Gambling on sports has never been high-stakes or reachable. But with the invasion of businesses in the sport, the pros are feeling pumped and getting banned from plying their trade. Is this the ending of this sports bettor?
I am not a bookmaker,” Gadoon Kyrollos tells me as we walk throughout the Hard Rock Casino in Atlantic City, playing with penny slot machines. “I am a sports bettor.” Kyrollos is in fact one of the highest-rolling sports bettors in the United States. He bets millions of dollars each year on sporting occasions, to the Nathan’s Hot Dog Eating Contest from NFL games. He is known throughout the gaming world by the title Spanky, also in sweatpants his hoodie, and backpack, he resembles a 40-year-old variant of the Rascal. His back pack is not carrying school books and snacks. It’s filled with bricks of cash.

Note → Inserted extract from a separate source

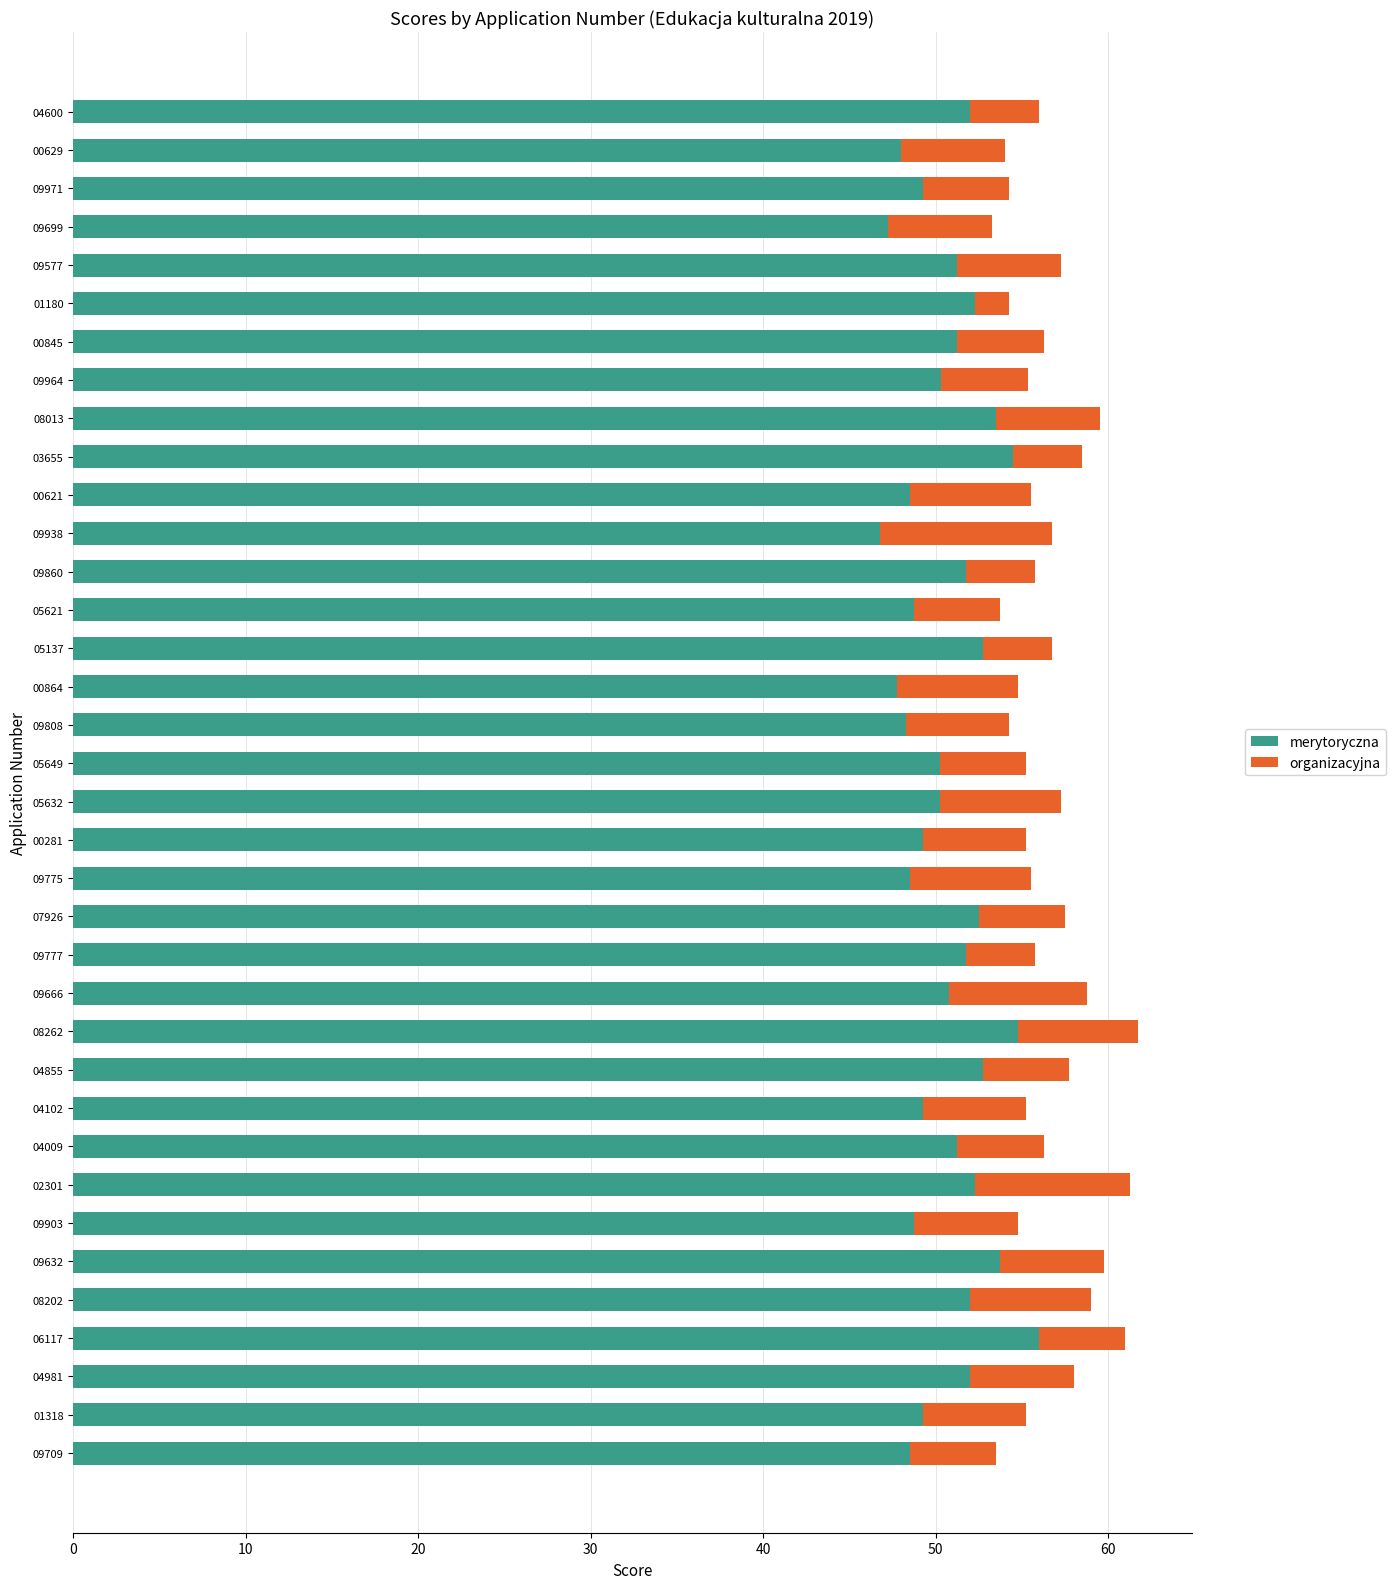

What is the minimum value for merytoryczna?

46.8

“Bookmakers hang a few,” he explains, as he pantomimes holding a gun sight up to his attention and pulling the trigger. “And that I snipe’em.”
Regardless of the bag filled with money, Spanky is transfixed by the penny slot machine, pumping one bill into it after the next. On his cellphone he consults a spreadsheet that tells him how to play this specific machine so that it’s”plus EV,” or positive expected value, meaning that the player has an edge over the system over time. “This is some true insider shit I’m showing you here,” he tells me, speaking to his dictionary, that has formulas for heaps of different slot machines plugged in to it. “I mean, it is likely an edge of, for example, $12, but in case you were walking down the road and watched $12, you would bend down and pick this up, right?”
It is important to Spanky I understand the difference between bookmaking and gambling, since a great deal of folks do not know or appreciate the differentiation, such as the Queens district attorney, who charged Spanky with bookmaking at 2012, a fee he says originated from a widespread misunderstanding of this enterprise.